Please write out the data from its start up to and including the line with "data axis 2", substituting "size" for "length" and keeping everything else the same. Give only those lines, and leave the pictures out.

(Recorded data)
[start]

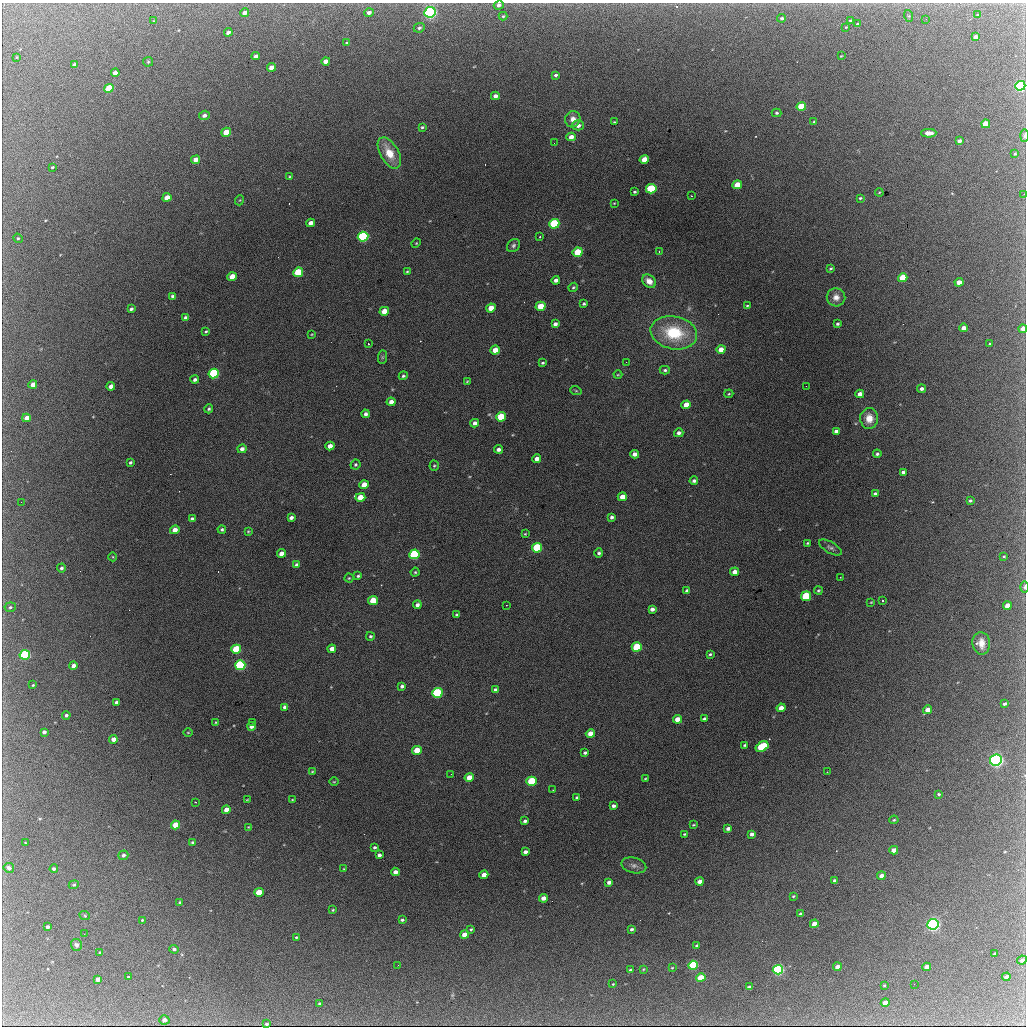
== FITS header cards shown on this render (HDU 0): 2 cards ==
NAXIS1  =                 1024 / length of data axis 1
NAXIS2  =                 1024 / length of data axis 2

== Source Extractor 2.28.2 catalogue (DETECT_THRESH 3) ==
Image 1024 x 1024 px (HDU 0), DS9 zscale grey, 1 PNG px = 1 image px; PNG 1028 x 1028 px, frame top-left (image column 1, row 1024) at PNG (2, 3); each listed source drawn as its Kron ellipse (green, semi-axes under 4 px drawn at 4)
Background 2050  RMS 33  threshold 98.5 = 3 sigma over >= 5 px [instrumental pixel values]
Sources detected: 293; all 293 listed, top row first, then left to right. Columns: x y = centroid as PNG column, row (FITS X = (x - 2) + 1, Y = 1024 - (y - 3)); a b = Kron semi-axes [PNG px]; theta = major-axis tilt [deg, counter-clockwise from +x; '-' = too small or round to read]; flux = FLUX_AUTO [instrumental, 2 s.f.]
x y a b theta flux
499 5 5 4 - 7900
369 12 5 4 - 10000
430 12 6 5 - 590000
245 13 4 4 - 14000
978 15 4 3 - 2300
503 16 4 4 - 2500
909 16 6 4 -71 2500
782 18 4 4 - 4700
926 19 2 2 - 1000
153 21 4 2 - 1400
850 21 3 2 - 2200
857 24 3 3 - 2100
846 27 3 3 - 1500
419 28 6 4 24 4600
228 32 4 3 - 11000
975 37 4 3 - 11000
347 43 3 3 - 3800
256 56 4 3 - 9100
841 56 3 2 - 1500
17 57 4 2 - 1600
326 61 4 4 - 17000
148 62 5 4 - 2600
74 65 4 3 - 9800
271 67 4 4 - 20000
115 73 4 3 - 16000
556 75 3 3 - 4100
1020 86 5 5 - 390000
109 88 5 4 - 91000
495 96 4 4 - 10000
801 107 5 4 - 70000
777 113 5 4 - 3300
204 115 5 4 - 8500
573 119 8 7 - 15000
614 122 3 3 - 2500
814 122 4 3 - 2600
986 124 4 4 - 59000
578 125 6 5 - 13000
422 127 4 3 - 3000
226 132 5 4 - 40000
929 133 7 4 1 22000
1024 135 6 3 89 6600
571 137 5 4 - 16000
959 141 4 3 - 8000
554 143 2 2 - 2600
389 153 17 9 -61 43000
1015 154 4 3 - 3000
644 159 5 4 - 38000
196 160 4 4 - 19000
52 167 3 2 - 2300
290 177 4 3 - 2000
737 185 5 4 - 43000
651 189 5 4 - 130000
635 192 3 3 - 3000
879 193 4 3 - 1400
1024 194 2 2 - 6600
691 196 2 2 - 1300
167 197 4 4 - 26000
860 198 3 3 - 2900
240 200 5 3 - 1900
614 203 3 2 - 1500
311 223 4 4 - 13000
554 224 5 4 - 200000
363 237 5 4 - 360000
540 237 3 2 - 2100
18 238 5 4 - 2800
416 243 5 4 - 2100
513 245 7 5 46 5100
659 251 3 3 - 1400
578 252 5 4 - 72000
831 268 4 2 - 2600
407 271 3 3 - 2100
298 272 5 4 - 120000
232 277 5 4 - 40000
903 278 5 4 - 69000
556 280 4 4 - 9000
649 281 7 6 - 17000
959 282 4 4 - 20000
573 287 5 4 - 2900
172 296 3 3 - 4200
836 297 9 9 - 16000
584 304 3 3 - 3500
541 306 5 4 - 48000
747 306 4 3 - 2100
491 308 5 4 - 31000
131 309 4 3 - 5300
384 311 5 4 - 29000
185 317 4 3 - 4600
555 324 4 4 - 6700
837 324 3 3 - 3800
963 328 4 4 - 14000
1023 329 4 4 - 15000
206 331 3 3 - 2600
674 333 23 16 -12 130000
312 334 4 3 - 1900
368 344 3 2 - 1400
990 344 3 3 - 2800
721 349 4 4 - 20000
495 350 5 4 - 27000
382 357 7 4 89 3400
626 362 2 2 - 1200
543 363 4 3 - 3100
665 370 5 4 - 3700
214 373 5 4 - 240000
618 375 4 3 - 1800
403 376 4 4 - 3400
195 380 4 4 - 7000
467 381 3 3 - 1800
33 385 4 4 - 20000
111 386 4 4 - 15000
806 386 2 2 - 2000
922 389 4 3 - 6700
576 391 6 3 -19 2200
729 394 4 3 - 2300
860 394 4 4 - 12000
391 402 4 4 - 11000
686 405 5 4 - 31000
209 409 4 4 - 3800
366 414 4 4 - 6900
501 417 5 4 - 79000
26 418 4 4 - 16000
869 418 10 9 - 26000
475 423 4 4 - 9800
836 431 4 3 - 7700
679 433 5 4 - 7000
330 446 4 4 - 18000
242 449 4 4 - 9600
498 449 4 3 - 7600
635 454 4 4 - 12000
877 454 4 3 - 4100
537 459 4 4 - 12000
130 462 4 3 - 3700
355 465 5 4 - 3700
434 466 5 4 - 2700
903 472 4 3 - 6300
694 481 4 3 - 5700
364 485 5 4 - 30000
875 494 4 3 - 7300
360 497 5 4 - 39000
622 497 4 4 - 21000
970 501 3 3 - 3700
21 502 2 2 - 3600
612 517 4 4 - 5100
291 518 4 3 - 7300
192 519 4 4 - 8700
175 530 5 4 - 19000
222 530 4 4 - 4000
248 531 4 3 - 2000
525 534 3 3 - 1800
807 543 3 3 - 2500
537 548 5 5 - 170000
830 548 13 5 -29 7000
281 553 4 4 - 15000
599 553 4 4 - 4700
414 554 5 5 - 260000
1004 556 3 2 - 2300
113 557 4 3 - 1800
296 565 4 4 - 4300
61 568 4 4 - 4700
415 572 4 4 - 2600
735 572 4 4 - 14000
358 576 3 3 - 3200
840 577 2 2 - 1200
349 578 4 4 - 2300
1024 587 5 3 - 4100
687 591 4 3 - 6900
818 591 4 4 - 3200
806 596 5 4 - 140000
373 601 5 4 - 60000
882 601 3 2 - 2600
871 602 4 2 - 1700
417 605 4 4 - 7500
506 605 2 2 - 2700
1007 606 4 4 - 26000
10 607 5 4 - 3900
652 609 4 4 - 8400
457 614 4 4 - 2700
370 636 4 4 - 3400
981 643 11 9 -82 23000
637 647 5 4 - 120000
236 649 5 4 - 120000
332 649 4 4 - 13000
710 654 3 3 - 3200
25 655 5 4 - 330000
240 665 5 5 - 320000
73 666 4 4 - 11000
33 685 3 2 - 2100
402 686 4 3 - 6000
495 690 4 3 - 7000
437 693 5 5 - 250000
116 702 3 3 - 5600
1005 704 4 3 - 4900
285 707 4 3 - 5800
781 708 4 4 - 17000
927 710 4 4 - 21000
66 715 4 4 - 5300
677 719 4 4 - 22000
704 719 4 3 - 5600
216 722 4 3 - 1800
253 722 3 2 - 2000
251 726 4 4 - 9500
44 732 4 4 - 6800
188 732 5 3 - 1800
590 734 4 4 - 25000
113 739 4 4 - 15000
745 745 3 3 - 2700
762 747 7 4 29 130000
417 750 5 4 - 40000
585 753 4 3 - 5100
996 760 6 5 - 750000
312 771 3 2 - 1800
827 772 2 2 - 1200
451 774 3 2 - 1900
469 778 5 4 - 37000
645 779 3 2 - 2000
532 781 5 4 - 150000
334 782 5 3 - 2000
553 790 2 2 - 1600
939 794 4 3 - 3100
577 798 3 3 - 3800
247 800 3 2 - 1500
292 800 3 3 - 1700
195 802 3 2 - 1200
614 806 4 3 - 5800
226 810 4 4 - 24000
894 820 5 4 - 3200
525 821 4 3 - 5100
176 825 4 4 - 42000
693 825 3 2 - 2300
248 827 3 3 - 1500
728 829 4 3 - 6700
684 834 3 2 - 2200
752 834 4 4 - 8600
192 842 4 4 - 3100
25 843 3 2 - 2500
375 847 4 3 - 4300
894 850 4 4 - 20000
525 852 4 4 - 8000
123 855 5 4 - 6100
379 855 4 3 - 6000
634 865 13 7 -15 10000
9 868 5 5 - 9600
54 869 4 3 - 5200
344 869 3 3 - 1700
395 872 4 4 - 13000
484 875 4 4 - 23000
881 876 4 4 - 13000
699 881 4 4 - 15000
835 881 4 3 - 5900
609 882 4 4 - 9900
74 885 5 4 - 2700
259 892 4 4 - 48000
793 896 4 3 - 2600
543 898 4 4 - 15000
180 902 4 3 - 2800
333 910 3 2 - 2200
801 914 4 3 - 5400
85 916 5 3 - 2000
142 920 3 2 - 1800
402 920 4 3 - 3800
814 924 4 4 - 22000
933 924 6 5 - 630000
48 927 3 3 - 6100
471 929 3 3 - 2500
631 929 4 3 - 4400
84 934 2 2 - 990
465 935 4 4 - 28000
296 937 3 3 - 2600
76 945 6 5 - 6100
697 946 4 3 - 6400
174 949 4 4 - 5300
100 952 3 3 - 2700
995 954 3 3 - 2500
1022 960 5 4 - 6000
398 965 2 2 - 930
693 965 5 4 - 180000
837 967 4 3 - 14000
927 967 4 3 - 17000
672 968 3 3 - 1900
643 969 3 3 - 1900
630 970 3 3 - 4500
778 970 5 4 - 400000
128 977 3 2 - 1800
1006 977 4 3 - 13000
701 978 5 4 - 50000
98 979 4 3 - 11000
613 984 4 3 - 1900
914 984 2 2 - 1100
884 985 3 3 - 2100
749 987 4 3 - 5900
885 1003 4 4 - 23000
320 1004 4 3 - 6200
164 1020 5 4 - 13000
266 1024 3 3 - 3700
At the frame edge (FLAGS 8, measured only in part): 6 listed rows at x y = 499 5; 1020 86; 1024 135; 1024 194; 1023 329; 1024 587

[end]

EXERCISE RESULT -
== FITS header cards shown on this render (HDU 0): 2 cards ==
NAXIS1  =                 1024 / size of data axis 1
NAXIS2  =                 1024 / size of data axis 2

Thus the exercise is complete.